When you start searching for a mechanical keyboard to replace your mushy membrane one, you might be left wondering why the prices are so high. After all, your average mechanical keyboard can be ten or even twenty times the price of the $15 membrane keyboard that came with your computer.
Why is this? Is it the materials used? Maybe they take more production time to make? Maybe it’s a combination of things that led to the inflated price tag? Then again, with economies of scale, shouldn’t mechanical keyboards from larger companies be cheaper to produce, corresponding to a lower price to the consumer? So many questions, I know.
So, why are mechanical keyboards so costly?
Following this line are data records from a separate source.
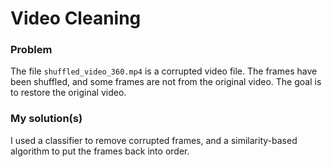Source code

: # Video Cleaning

### Problem

The file `shuffled_video_360.mp4` is a corrupted video file. The frames have been shuffled, and some frames are not from the original video. The goal is to restore the original video. 

### My solution(s)

I used a classifier to remove corrupted frames, and a similarity-based algorithm to put the frames back into order.
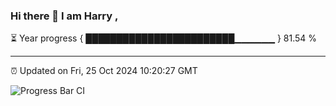 ### Hi there 👋 I am Harry , 

⏳ Year progress { ████████████████████████▁▁▁▁▁▁ } 81.54 %

---

⏰ Updated on Fri, 25 Oct 2024 10:20:27 GMT

![Progress Bar CI](https://github.com/duykhang68/duykhang68/workflows/Progress%20Bar%20CI/badge.svg)
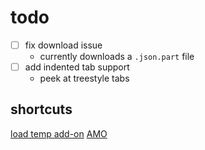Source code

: # todo

- [ ] fix download issue
  - currently downloads a `.json.part` file
- [ ] add indented tab support
  - peek at treestyle tabs

## shortcuts

[load temp add-on](<about:debugging#/runtime/this-firefox>)
[AMO](<https://addons.mozilla.org/developers/addon/submit/>)

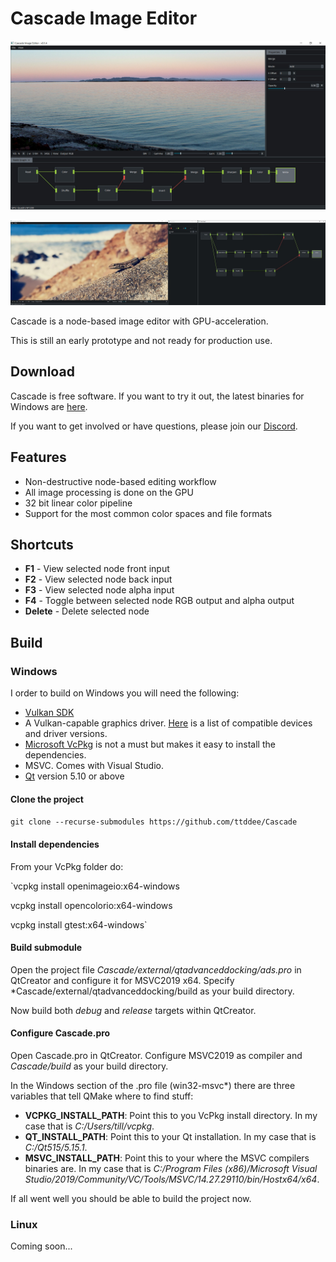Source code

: # Cascade Image Editor

![Cascade](screenshots/csc-screen01.jpg)

![Cascade](screenshots/csc-screen02.jpg)

Cascade is a node-based image editor with GPU-acceleration.

This is still an early prototype and not ready for production use.

## Download

Cascade is free software. If you want to try it out, the latest binaries for Windows are [here](https://github.com/ttddee/Cascade/releases).

If you want to get involved or have questions, please join our [Discord](https://discord.gg/SHPHqgKtFM).

## Features

- Non-destructive node-based editing workflow
- All image processing is done on the GPU
- 32 bit linear color pipeline
- Support for the most common color spaces and file formats

## Shortcuts

- **F1** - View selected node front input
- **F2** - View selected node back input
- **F3** - View selected node alpha input
- **F4** - Toggle between selected node RGB output and alpha output
- **Delete** - Delete selected node

## Build

### Windows

I order to build on Windows you will need the following:

- [Vulkan SDK](https://www.lunarg.com/vulkan-sdk)
- A Vulkan-capable graphics driver. [Here](https://vulkan.gpuinfo.org/) is a list of compatible devices and driver versions.
- [Microsoft VcPkg](https://github.com/microsoft/vcpkg) is not a must but makes it easy to install the dependencies.
- MSVC. Comes with Visual Studio.
- [Qt](https://www.qt.io/) version 5.10 or above

#### Clone the project

`git clone --recurse-submodules https://github.com/ttddee/Cascade`

#### Install dependencies

From your VcPkg folder do:

`vcpkg install openimageio:x64-windows

 vcpkg install opencolorio:x64-windows

 vcpkg install gtest:x64-windows`

#### Build submodule

Open the project file *Cascade/external/qtadvanceddocking/ads.pro* in QtCreator and configure it for MSVC2019 x64. Specify *Cascade/external/qtadvanceddocking/build as your build directory.

Now build both *debug* and *release* targets within QtCreator.

#### Configure Cascade.pro

Open Cascade.pro in QtCreator. Configure MSVC2019 as compiler and *Cascade/build* as your build directory.

In the Windows section of the .pro file (win32-msvc*) there are three variables that tell QMake where to find stuff:

- **VCPKG_INSTALL_PATH**: Point this to you VcPkg install directory. In my case that is *C:/Users/till/vcpkg*.
- **QT_INSTALL_PATH**: Point this to your Qt installation. In my case that is *C:/Qt515/5.15.1*.
- **MSVC_INSTALL_PATH**: Point this to your where the MSVC compilers binaries are. In my case that is *C:/Program Files (x86)/Microsoft Visual Studio/2019/Community/VC/Tools/MSVC/14.27.29110/bin/Hostx64/x64*.

If all went well you should be able to build the project now.

### Linux

Coming soon...

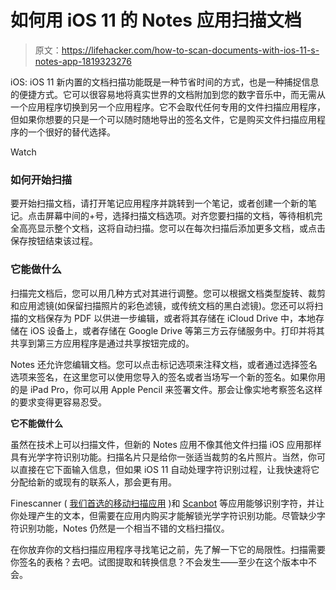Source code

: # 如何用 iOS 11 的 Notes 应用扫描文档

> 原文：<https://lifehacker.com/how-to-scan-documents-with-ios-11-s-notes-app-1819323276>

iOS: iOS 11 新内置的文档扫描功能既是一种节省时间的方式，也是一种捕捉信息的便捷方式。它可以很容易地将真实世界的文档附加到您的数字音乐中，而无需从一个应用程序切换到另一个应用程序。它不会取代任何专用的文件扫描应用程序，但如果你想要的只是一个可以随时随地导出的签名文件，它是购买文件扫描应用程序的一个很好的替代选择。

Watch

### **如何开始扫描**

要开始扫描文档，请打开笔记应用程序并跳转到一个笔记，或者创建一个新的笔记。点击屏幕中间的+号，选择扫描文档选项。对齐您要扫描的文档，等待相机完全高亮显示整个文档，这将自动扫描。您可以在每次扫描后添加更多文档，或点击保存按钮结束该过程。

### **它能做什么**

扫描完文档后，您可以用几种方式对其进行调整。您可以根据文档类型旋转、裁剪和应用滤镜(如保留扫描照片的彩色滤镜，或传统文档的黑白滤镜)。您还可以将扫描的文档保存为 PDF 以供进一步编辑，或者将其存储在 iCloud Drive 中，本地存储在 iOS 设备上，或者存储在 Google Drive 等第三方云存储服务中。打印并将其共享到第三方应用程序是通过共享按钮完成的。

Notes 还允许您编辑文档。您可以点击标记选项来注释文档，或者通过选择签名选项来签名，在这里您可以使用您导入的签名或者当场写一个新的签名。如果你用的是 iPad Pro，你可以用 Apple Pencil 来签署文件。那会让像实地考察签名这样的要求变得更容易忍受。

**它不能做什么**

虽然在技术上可以扫描文件，但新的 Notes 应用不像其他文件扫描 iOS 应用那样具有光学字符识别功能。扫描名片只是给你一张适当裁剪的名片照片。当然，你可以直接在它下面输入信息，但如果 iOS 11 自动处理字符识别过程，让我快速将它分配给新的或现有的联系人，那会更有用。

Finescanner ( [我们首选的移动扫描应用](https://lifehacker.com/five-best-mobile-document-scanning-apps-1691417781) )和 [Scanbot](https://lifehacker.com/scanbot-scans-and-uploads-multipage-pdfs-directly-to-th-1564613659) 等应用能够识别字符，并让你处理产生的文本，但需要在应用内购买才能解锁光学字符识别功能。尽管缺少字符识别功能，Notes 仍然是一个相当不错的文档扫描仪。

在你放弃你的文档扫描应用程序寻找笔记之前，先了解一下它的局限性。扫描需要你签名的表格？去吧。试图提取和转换信息？不会发生——至少在这个版本中不会。
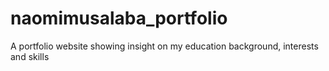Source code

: # naomimusalaba_portfolio
A portfolio website showing insight on my education background, interests and skills
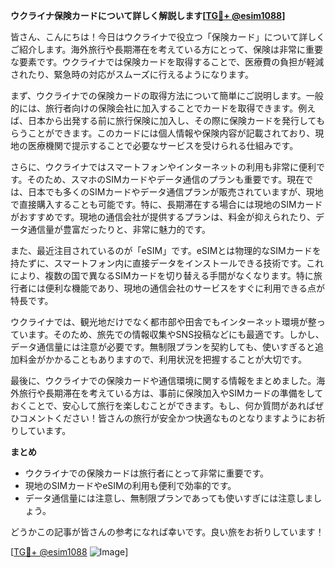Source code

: **ウクライナ保険カードについて詳しく解説します[[TG💪+ @esim1088](https://t.me/s/esim1088)]**

皆さん、こんにちは！今日はウクライナで役立つ「保険カード」について詳しくご紹介します。海外旅行や長期滞在を考えている方にとって、保険は非常に重要な要素です。ウクライナでは保険カードを取得することで、医療費の負担が軽減されたり、緊急時の対応がスムーズに行えるようになります。

まず、ウクライナでの保険カードの取得方法について簡単にご説明します。一般的には、旅行者向けの保険会社に加入することでカードを取得できます。例えば、日本から出発する前に旅行保険に加入し、その際に保険カードを発行してもらうことができます。このカードには個人情報や保険内容が記載されており、現地の医療機関で提示することで必要なサービスを受けられる仕組みです。

さらに、ウクライナではスマートフォンやインターネットの利用も非常に便利です。そのため、スマホのSIMカードやデータ通信のプランも重要です。現在では、日本でも多くのSIMカードやデータ通信プランが販売されていますが、現地で直接購入することも可能です。特に、長期滞在する場合には現地のSIMカードがおすすめです。現地の通信会社が提供するプランは、料金が抑えられたり、データ通信量が豊富だったりと、非常に魅力的です。

また、最近注目されているのが「eSIM」です。eSIMとは物理的なSIMカードを持たずに、スマートフォン内に直接データをインストールできる技術です。これにより、複数の国で異なるSIMカードを切り替える手間がなくなります。特に旅行者には便利な機能であり、現地の通信会社のサービスをすぐに利用できる点が特長です。

ウクライナでは、観光地だけでなく都市部や田舎でもインターネット環境が整っています。そのため、旅先での情報収集やSNS投稿などにも最適です。しかし、データ通信量には注意が必要です。無制限プランを契約しても、使いすぎると追加料金がかかることもありますので、利用状況を把握することが大切です。

最後に、ウクライナでの保険カードや通信環境に関する情報をまとめました。海外旅行や長期滞在を考えている方は、事前に保険加入やSIMカードの準備をしておくことで、安心して旅行を楽しむことができます。もし、何か質問があればぜひコメントください！皆さんの旅行が安全かつ快適なものとなりますようにお祈りしています。

**まとめ**
- ウクライナでの保険カードは旅行者にとって非常に重要です。
- 現地のSIMカードやeSIMの利用も便利で効率的です。
- データ通信量には注意し、無制限プランであっても使いすぎには注意しましょう。

どうかこの記事が皆さんの参考になれば幸いです。良い旅をお祈りしています！

[[TG💪+ @esim1088](https://t.me/s/esim1088) ![Image](https://i.postimg.cc/Y0z9fWf4/image.png)]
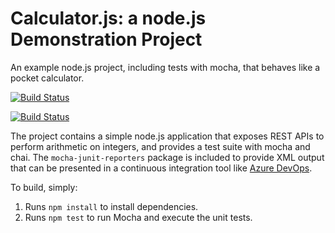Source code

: Calculator.js: a node.js Demonstration Project
==============================================
An example node.js project, including tests with mocha, that behaves like
a pocket calculator.

[![Build Status](https://dev.azure.com/zz118881/az400pipeline/_apis/build/status/zz118881.calculator?branchName=master)](https://dev.azure.com/zz118881/az400pipeline/_build/latest?definitionId=2&branchName=master)

[![Build Status](https://dev.azure.com/zz118881/calculatro0709/_apis/build/status/zz118881.calculator?branchName=master)](https://dev.azure.com/zz118881/calculatro0709/_build/latest?definitionId=15&branchName=master)

The project contains a simple node.js application that exposes REST APIs
to perform arithmetic on integers, and provides a test suite with mocha
and chai.  The `mocha-junit-reporters` package is included to provide XML
output that can be presented in a continuous integration tool like
[Azure DevOps](https://azure.com/devops).

To build, simply:

1. Runs `npm install` to install dependencies.
2. Runs `npm test` to run Mocha and execute the unit tests.

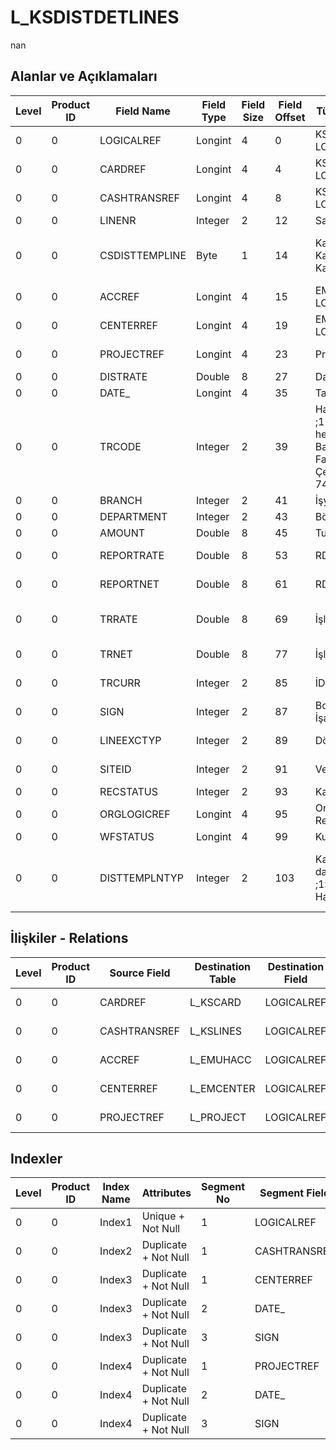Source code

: # L_KSDISTDETLINES

nan

## Alanlar ve Açıklamaları

| Level | Product ID | Field Name | Field Type | Field Size | Field Offset | Türkçe Açıklama | Expression |
| ----- | ---------- | ---------- | ---------- | ---------- | ------------ | --------------- | ---------- |
| 0 | 0 | LOGICALREF | Longint | 4 | 0 | KSDISTDETLINES LOGICALREF | KSDISTDETLINES LOGICALREF |
| 0 | 0 | CARDREF | Longint | 4 | 4 | KSCARD LOGICALREF | KSCARD LOGICALREF |
| 0 | 0 | CASHTRANSREF | Longint | 4 | 8 | KSLINES LOGICALREF | KSLINES LOGICALREF |
| 0 | 0 | LINENR | Integer | 2 | 12 | Satır Numarası | Line Number |
| 0 | 0 | CSDISTTEMPLINE | Byte | 1 | 14 | Kasa hesabı; 0 Karşı hesap; 1 Kasa | Safe Deposit Account?;0. Offset Account;1. Safe Deposit |
| 0 | 0 | ACCREF | Longint | 4 | 15 | EMUHACC LOGICALREF | EMUHACC LOGICALREF |
| 0 | 0 | CENTERREF | Longint | 4 | 19 | EMCENTER LOGICALREF | EMCENTER LOGICALREF |
| 0 | 0 | PROJECTREF | Longint | 4 | 23 | Proje Log. Ref. | PROJECT LOGICALREF |
| 0 | 0 | DISTRATE | Double | 8 | 27 | Dağıtım Oranı | Distribution Rate |
| 0 | 0 | DATE_ | Longint | 4 | 35 | Tarih | Date |
| 0 | 0 | TRCODE | Integer | 2 | 39 | Hareket türü ;11,12 :Cari hesap,;21-22: Banka;31-39: Fatura,;61-64 : Çek/Senet,;71-74 Kasa | Transaction Type ;11,12 :AR/AP,;21-22: Bank;31-39: Invoice,;61-64 : Check/P.Notes,;71-74 Safe Deposit |
| 0 | 0 | BRANCH | Integer | 2 | 41 | İşyeri | Division |
| 0 | 0 | DEPARTMENT | Integer | 2 | 43 | Bölüm | Department |
| 0 | 0 | AMOUNT | Double | 8 | 45 | Tutar | Amount |
| 0 | 0 | REPORTRATE | Double | 8 | 53 | RD Kuru | Reporting Currency Exchange Rate |
| 0 | 0 | REPORTNET | Double | 8 | 61 | RD Tutarı | Reporting Currency Amount |
| 0 | 0 | TRRATE | Double | 8 | 69 | İşlem dövizi kuru | Transaction Currency Exchange Rate |
| 0 | 0 | TRNET | Double | 8 | 77 | İşlem dövizi tutarı | Transaction Currency Amount |
| 0 | 0 | TRCURR | Integer | 2 | 85 | İD Türü | Transaction Currency Type |
| 0 | 0 | SIGN | Integer | 2 | 87 | Borç/Alacak İşareti | Debit / Credit Sign |
| 0 | 0 | LINEEXCTYP | Integer | 2 | 89 | Döviz Türü (Satır) | F. Currency Type (Line) |
| 0 | 0 | SITEID | Integer | 2 | 91 | Veri Merkezi | Data Processing Site |
| 0 | 0 | RECSTATUS | Integer | 2 | 93 | Kayıt Durumu | Record Status |
| 0 | 0 | ORGLOGICREF | Longint | 4 | 95 | Orijinal Kayıt Log. Ref. | Original Record Logical Reference |
| 0 | 0 | WFSTATUS | Longint | 4 | 99 | Kullanımda Değil | Not In Use |
| 0 | 0 | DISTTEMPLNTYP | Integer | 2 | 103 | Kasa muhasebe dağıtım satır tipi ;1: Kasa;2: Hareket;3: KDV | Safe Deposit G/L Distribution Line Type ;1: Safe Deposit;2: Transaction;3: VAT |

## İlişkiler - Relations

| Level | Product ID | Source Field | Destination Table | Destination Field | Relation Type | Extra Condition |
| ----- | ---------- | ------------ | ---------------- | ---------------- | ------------- | --------------- |
| 0 | 0 | CARDREF | L_KSCARD | LOGICALREF | one-to-one |  |
| 0 | 0 | CASHTRANSREF | L_KSLINES | LOGICALREF | one-to-one |  |
| 0 | 0 | ACCREF | L_EMUHACC | LOGICALREF | one-to-one |  |
| 0 | 0 | CENTERREF | L_EMCENTER | LOGICALREF | one-to-one |  |
| 0 | 0 | PROJECTREF | L_PROJECT | LOGICALREF | one-to-one |  |

## Indexler

| Level | Product ID | Index Name | Attributes | Segment No | Segment Field | Sense |
| ----- | ---------- | ---------- | ---------- | ---------- | ------------- | ----- |
| 0 | 0 | Index1 | Unique + Not Null | 1 | LOGICALREF | Ascending |
| 0 | 0 | Index2 | Duplicate + Not Null | 1 | CASHTRANSREF | Ascending |
| 0 | 0 | Index3 | Duplicate + Not Null | 1 | CENTERREF | Ascending |
| 0 | 0 | Index3 | Duplicate + Not Null | 2 | DATE_ | Ascending |
| 0 | 0 | Index3 | Duplicate + Not Null | 3 | SIGN | Ascending |
| 0 | 0 | Index4 | Duplicate + Not Null | 1 | PROJECTREF | Ascending |
| 0 | 0 | Index4 | Duplicate + Not Null | 2 | DATE_ | Ascending |
| 0 | 0 | Index4 | Duplicate + Not Null | 3 | SIGN | Ascending |
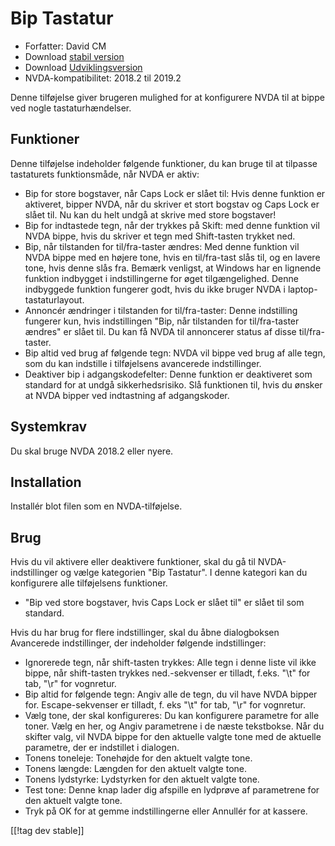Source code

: # Bip Tastatur #

* Forfatter: David CM
* Download [stabil version][1]
* Download [Udviklingsversion][2]
* NVDA-kompatibilitet: 2018.2 til 2019.2

Denne tilføjelse giver brugeren mulighed for at konfigurere NVDA til at
bippe ved nogle tastaturhændelser.

## Funktioner

Denne tilføjelse indeholder følgende funktioner, du kan bruge til at
tilpasse tastaturets funktionsmåde, når NVDA er aktiv:

* Bip for store bogstaver, når Caps Lock er slået til: Hvis denne funktion
  er aktiveret, bipper NVDA, når du skriver et stort bogstav og Caps Lock er
  slået til. Nu kan du helt undgå at skrive med store bogstaver!
* Bip for indtastede tegn, når der trykkes på Skift: med denne funktion vil
  NVDA bippe, hvis du skriver et tegn med Shift-tasten trykket ned.
* Bip, når tilstanden for til/fra-taster ændres: Med denne funktion vil NVDA
  bippe med en højere tone, hvis en til/fra-tast slås til, og en lavere
  tone, hvis denne slås fra. Bemærk venligst, at Windows har en lignende
  funktion indbygget i indstillingerne for øget tilgængelighed. Denne
  indbyggede funktion fungerer godt, hvis du ikke bruger NVDA i
  laptop-tastaturlayout.
* Annoncér ændringer i tilstanden for til/fra-taster: Denne indstilling
  fungerer kun, hvis indstillingen "Bip, når tilstanden for til/fra-taster
  ændres" er slået til. Du kan få NVDA til annoncerer status af disse
  til/fra-taster.
* Bip altid ved brug af følgende tegn: NVDA vil bippe ved brug af alle tegn,
  som du kan indstille i tilføjelsens avancerede indstillinger.
* Deaktiver bip i adgangskodefelter: Denne funktion er deaktiveret som
  standard for at undgå sikkerhedsrisiko. Slå funktionen til, hvis du ønsker
  at NVDA bipper ved indtastning af adgangskoder.

## Systemkrav

Du skal bruge NVDA 2018.2 eller nyere.

## Installation

Installér blot filen som en NVDA-tilføjelse.

## Brug

Hvis du vil aktivere eller deaktivere funktioner, skal du gå til NVDA-indstillinger og vælge kategorien "Bip Tastatur". I denne kategori kan du konfigurere alle tilføjelsens funktioner.

* "Bip ved store bogstaver, hvis Caps Lock er slået til" er slået til som
  standard.

Hvis du har brug for flere indstillinger, skal du åbne dialogboksen
Avancerede indstillinger, der indeholder følgende indstillinger:

* Ignorerede tegn, når shift-tasten trykkes: Alle tegn i denne liste vil
  ikke bippe, når shift-tasten trykkes ned.-sekvenser er tilladt,
  f.eks. "\t" for tab, "\r" for vognretur.
* Bip altid for følgende tegn: Angiv alle de tegn, du vil have NVDA bipper
  for. Escape-sekvenser er tilladt, f. eks "\t" for tab, "\r" for vognretur.
* Vælg tone, der skal konfigureres: Du kan konfigurere parametre for alle
  toner. Vælg en her, og Angiv parametrene i de næste tekstbokse. Når du
  skifter valg, vil NVDA bippe for den aktuelle valgte tone med de aktuelle
  parametre, der er indstillet i dialogen.
* Tonens toneleje: Tonehøjde for den aktuelt valgte tone.
* Tonens længde: Længden for den aktuelt valgte tone.
* Tonens lydstyrke: Lydstyrken for den aktuelt valgte tone.
* Test tone: Denne knap lader dig afspille en lydprøve af parametrene for
  den aktuelt valgte tone.
* Tryk på OK for at gemme indstillingerne eller Annullér for at kassere.

[[!tag dev stable]]

[1]: https://addons.nvda-project.org/files/get.php?file=beepkeyboard

[2]: https://addons.nvda-project.org/files/get.php?file=beepkeyboard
- Simple answer: Because they have more parts
You might not know that before the nineties, most computer keyboards were mechanical. They fell out of favor, in no small part to the higher cost of production. I mean, think about it: every single key has a self-contained mechanical switch on it, that has to be placed, soldered, and not to mention, attaching a keycap. That’s a lot of extra work, even for robots on an assembly line, compared to membrane keyboards where the membrane that triggers each key can be laid down in one step.
Then there are the materials involved. Most membrane keyboards are 100 percent encased in plastics. Mechanical keyboards often have aluminum sections or are completely clad in aluminum. Then there is the cost of the switches. Even if they’re ten cents each, that shakes out to ten bucks in raw materials for the average keyboard, driving the price up.
This is still at the consumer level, but oh boy does the price increase drastically when you get into enthusiast keyboards. Those are short-run, complicated designs with exotic materials that start at $200 or so, and could cost upwards of $1,000.